17 thoughts on “Replicant lacks tracking antifeatures

  1. We are aware of Nitdroid, however it seems there is no clear indication on how to build it for the N9, nor did I find the appropriate source code.

  2. If you don’t want the /data/data/com.google.android.location files on any android phone just remove the network location apk (need root), and when you’re at it remove as well all the Google apps…

  3. No GTalk service as far as I could see. It is likely nonfree software, so there seems to be no way that it was included by mistake (ie: not removed).

  4. P.S. GTalkService is responsible for installing and removing applications using Android Market and it implements C2DM (Cloud to Device Messaging Framework)

  5. WOW!!! It’s the thing I am waiting for so long!!!!! 🙂
    Where’s donate button?

    And what about GTalkService, which enables google to install and remove any program remotely? Is it absent in Replicant (I hope yes)?

  6. Yes, we know for sure that some phones can access critical components of the phone, like the CPU’s RAM, the NAND (memory), the GPS and the audio chip. This is the case in MSM/QSD devices, like the HTC Dream, Nexus One or Nexus 4.
    Some other phones have a better hardware design, on which things are less accessible to the modem, like on Samsung devices (Nexus S, Galaxy S) where only a small part of the RAM is shared between the modem and CPU.

    We aren’t really aware of the state of ASLR on various Android versions, but that’s definitely something you want enabled if you need security on your phone. ASLR makes it harder for the modem to interpret informations, though we are just exposing that the modem being able to access RAM (among other problems, like NAND, GPS, audio) is a serious security flash, but we can’t actually tell if the modem has malicious features exploiting that flaw or not, nor can we comment about how it would technically read sensible infos.

  7. Edit: I learned that the Modem’s CPU has access to the memory(the RAM chips) of the CPU running replicant, in other words the modem CPU can spy replicant’s CPU.

    I’ve heard this from other folks, too.

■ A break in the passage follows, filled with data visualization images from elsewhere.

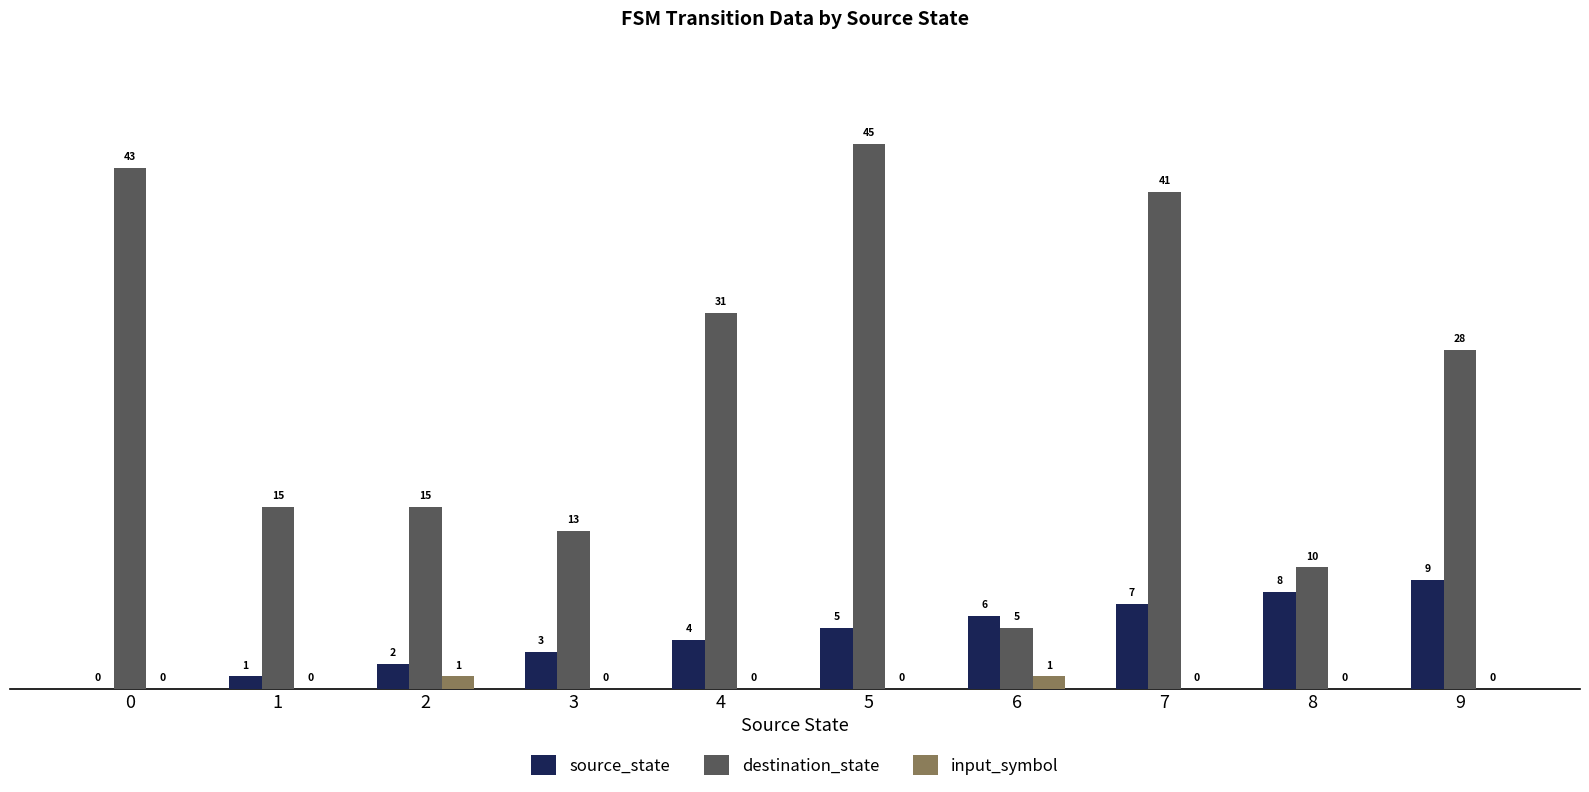

Reading right to left, list all the values displayed in this chart.

source_state: 9	8	7	6	5	4	3	2	1	0
destination_state: 28	10	41	5	45	31	13	15	15	43
input_symbol: 0	0	0	1	0	0	0	1	0	0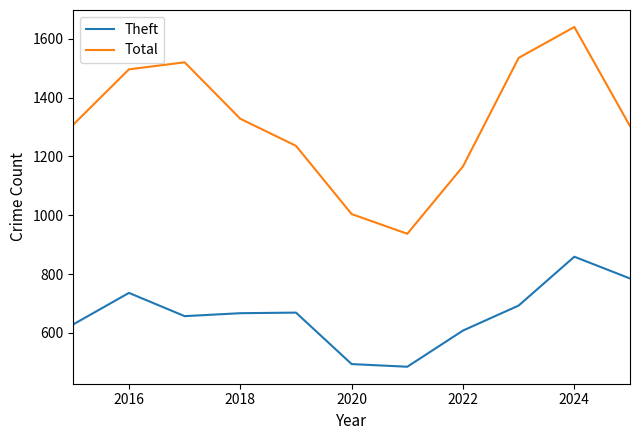

Rank the series by their maximum value, from lowest to highest.

Theft, Total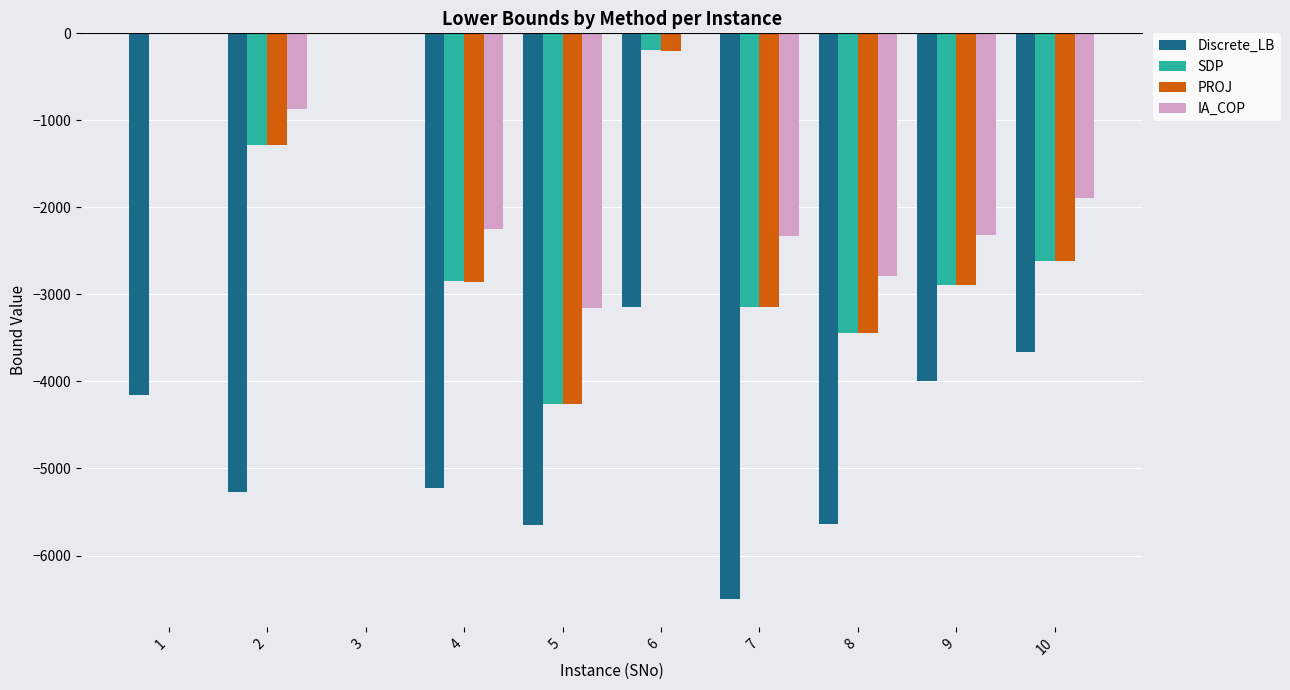

Which series changed the most between 4 and 10?

Discrete_LB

Can you cite this?

    Do you know whether ASLR (reportedly implemented well in 4.1), protects against the modem CPU copying user data? Is it smart enough to decrypt memory if it has access to private keys?

    Brian

  8. You mentioned Nokia N900 as a possible target device. What about Nokia N9 ? It will need a replacement for its no longer supported MeeGo Harmattan OS in the not so far future.

  9. We are starting to set something up for donations. If you consider making a donation to the Replicant project, is it ok for you to wait a bit so that we can establish things?

  10. @Mike :
    > What’s that supposed to mean? That you are surprised, because you don’t really know what’s going on inside your own product?

    Do you mean that replicant developers must have read all the lines of the code of the “product” and so know exactly what every bit of code does? Well if that’s what you mean, it’s much likely not the case so it’s still possible that nasty things are done by free code, but it’s very unlikely since a lot of (external to google) people have worked on that code before.

    This post is just a confirmation that this nasty tracking thing was in Google’s non-free code. To confirm that, I don’t see any other solution than testing without the non-free libs (so under replicant) and see if it’s present or not. The solution you seem to suggest, asking all the devs to read all the code to “know what’s going on inside [their] own product” is the ridiculous thing, not the post.

  11. There is no patch that removes such function:
    The lack of proprietary libraries is the cause of the absence of the files.

    Denis.

  12. > Well we are proud to confirm that on Replicant (tested both on htc dream and nexus one) those files are missing

    What’s that supposed to mean? That you are surprised, because you don’t really know what’s going on inside your own product?

    Could you elaborate WHY the files aren’t there? Where’s the patch Android that removes that function?

    Sorry, but this blog post is ridiculous.